That Musical We Made

The forward drive of the documentary is the making of That Day We Sang – behind the scenes footage from first dance rehearsals and music recordings, to location filming and the excitement of our premiere in Manchester. One Sunday we turned the Huddersfield Town Hall into the Free Trade Hall of 1929, forced the Halle children’s choir into itchy jumpers and short trousers, put moustaches on the members of the Halle orchestra, and when the children sang “Nymphs and Shepherds” it was as if that old record had come to life – a beautiful moment.

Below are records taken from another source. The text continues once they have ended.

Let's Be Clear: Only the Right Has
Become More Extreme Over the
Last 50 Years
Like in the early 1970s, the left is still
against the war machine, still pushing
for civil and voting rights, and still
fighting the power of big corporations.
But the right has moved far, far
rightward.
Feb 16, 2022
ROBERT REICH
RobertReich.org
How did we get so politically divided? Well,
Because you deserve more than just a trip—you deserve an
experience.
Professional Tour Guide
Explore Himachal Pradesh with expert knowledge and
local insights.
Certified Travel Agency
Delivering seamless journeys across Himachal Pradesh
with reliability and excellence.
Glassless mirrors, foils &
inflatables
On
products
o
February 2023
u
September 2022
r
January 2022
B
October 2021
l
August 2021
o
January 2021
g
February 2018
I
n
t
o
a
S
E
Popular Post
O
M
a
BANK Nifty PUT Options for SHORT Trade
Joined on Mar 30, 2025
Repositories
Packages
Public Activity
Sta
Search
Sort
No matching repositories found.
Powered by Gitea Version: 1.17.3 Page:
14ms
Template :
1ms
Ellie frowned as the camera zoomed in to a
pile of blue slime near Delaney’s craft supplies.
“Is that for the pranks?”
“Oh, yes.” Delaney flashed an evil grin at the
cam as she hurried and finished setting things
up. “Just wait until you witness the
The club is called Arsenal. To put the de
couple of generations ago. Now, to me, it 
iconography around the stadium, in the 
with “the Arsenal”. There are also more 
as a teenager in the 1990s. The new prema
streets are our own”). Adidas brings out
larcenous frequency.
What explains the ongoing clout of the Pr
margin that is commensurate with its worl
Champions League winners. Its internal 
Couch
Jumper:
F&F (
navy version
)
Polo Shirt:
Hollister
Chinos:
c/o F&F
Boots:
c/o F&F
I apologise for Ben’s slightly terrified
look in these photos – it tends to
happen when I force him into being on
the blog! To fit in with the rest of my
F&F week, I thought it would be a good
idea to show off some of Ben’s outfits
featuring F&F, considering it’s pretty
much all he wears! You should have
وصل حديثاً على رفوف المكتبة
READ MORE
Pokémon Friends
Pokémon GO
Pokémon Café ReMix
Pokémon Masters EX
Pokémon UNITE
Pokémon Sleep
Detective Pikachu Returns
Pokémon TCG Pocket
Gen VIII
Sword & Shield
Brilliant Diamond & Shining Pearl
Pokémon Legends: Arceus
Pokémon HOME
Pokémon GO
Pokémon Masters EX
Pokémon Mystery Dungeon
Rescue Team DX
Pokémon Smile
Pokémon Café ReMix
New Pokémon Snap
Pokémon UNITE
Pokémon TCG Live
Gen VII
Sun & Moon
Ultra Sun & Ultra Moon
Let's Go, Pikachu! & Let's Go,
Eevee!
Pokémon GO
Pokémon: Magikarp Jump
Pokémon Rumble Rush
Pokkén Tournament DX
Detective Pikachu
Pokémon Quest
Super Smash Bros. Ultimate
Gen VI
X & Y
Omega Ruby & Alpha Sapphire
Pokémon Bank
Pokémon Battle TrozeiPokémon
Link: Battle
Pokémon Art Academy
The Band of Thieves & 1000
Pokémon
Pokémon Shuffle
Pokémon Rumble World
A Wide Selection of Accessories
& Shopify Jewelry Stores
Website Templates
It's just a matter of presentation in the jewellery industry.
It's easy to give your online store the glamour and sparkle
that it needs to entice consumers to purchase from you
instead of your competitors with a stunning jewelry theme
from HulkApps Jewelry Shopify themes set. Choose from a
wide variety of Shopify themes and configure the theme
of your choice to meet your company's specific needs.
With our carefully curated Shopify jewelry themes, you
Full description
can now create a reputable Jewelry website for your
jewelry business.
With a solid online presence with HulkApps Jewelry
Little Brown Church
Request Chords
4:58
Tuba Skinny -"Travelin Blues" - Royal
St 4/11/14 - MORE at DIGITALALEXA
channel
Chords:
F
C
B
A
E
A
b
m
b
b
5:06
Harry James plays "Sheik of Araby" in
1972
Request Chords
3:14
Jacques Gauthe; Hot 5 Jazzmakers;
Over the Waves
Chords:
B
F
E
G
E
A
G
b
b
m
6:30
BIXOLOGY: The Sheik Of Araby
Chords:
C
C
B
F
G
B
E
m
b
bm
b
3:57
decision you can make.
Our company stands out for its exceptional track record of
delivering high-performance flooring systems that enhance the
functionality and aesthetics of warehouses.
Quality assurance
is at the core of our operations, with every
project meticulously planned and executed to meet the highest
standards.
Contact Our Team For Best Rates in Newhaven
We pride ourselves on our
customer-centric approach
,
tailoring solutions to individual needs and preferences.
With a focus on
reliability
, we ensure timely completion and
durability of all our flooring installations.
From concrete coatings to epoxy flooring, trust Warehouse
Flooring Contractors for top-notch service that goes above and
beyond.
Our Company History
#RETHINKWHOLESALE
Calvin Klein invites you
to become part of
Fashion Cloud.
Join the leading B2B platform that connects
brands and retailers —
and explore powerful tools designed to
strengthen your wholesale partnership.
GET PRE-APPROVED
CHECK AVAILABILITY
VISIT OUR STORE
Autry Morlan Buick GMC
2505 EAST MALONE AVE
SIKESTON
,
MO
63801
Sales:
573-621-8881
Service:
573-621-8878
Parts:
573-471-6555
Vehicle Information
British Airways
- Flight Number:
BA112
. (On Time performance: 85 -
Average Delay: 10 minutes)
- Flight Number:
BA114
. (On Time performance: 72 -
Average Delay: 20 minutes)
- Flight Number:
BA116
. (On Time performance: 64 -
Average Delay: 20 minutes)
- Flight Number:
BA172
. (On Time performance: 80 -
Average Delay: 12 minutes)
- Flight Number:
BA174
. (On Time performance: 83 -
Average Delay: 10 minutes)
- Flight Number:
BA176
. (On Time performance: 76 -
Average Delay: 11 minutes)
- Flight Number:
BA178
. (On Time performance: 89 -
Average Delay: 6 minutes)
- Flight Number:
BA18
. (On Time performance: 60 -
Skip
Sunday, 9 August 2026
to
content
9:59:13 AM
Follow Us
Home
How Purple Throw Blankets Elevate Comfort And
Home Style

Running alongside all that making of magic – much loved musical theatre stars clutching hot water bottles, wearing rain bonnets and whingeing etc, we will tell the story of the real people behind the 1929 record. Walter Carroll was the Director of Music for Manchester and it was his idea to start a choir for children in poorer areas who would otherwise have very little exposure to music. Gertrude Riall was the choir mistress who inspired the children with her energy, and Hamilton Harty was the Halle conductor who persuaded Columbia to make the record. In the middle of a depression, it was a very unusual combination of circumstances that led to those children standing on the stage of the Free Trade Hall, making that recording.

But there is a third strand to this documentary. It’s a personal part. It’s how I came to write this story – and how an ill remembered bit of television stayed in my mind for more than thirty five years and became a musical about middle aged people, the power of music and my love of the idea of second chances.

We are going to show the original documentary I had seen in 1975, and talk to the people who made it – the original director and producer, and I’m going to try and work out what it was I saw (or thought I saw) that was powerful enough to become a whole flipping musical.

- words by Victoria Wood

That Musical We Made was first broadcast on 26th December 2014 on BBC Two.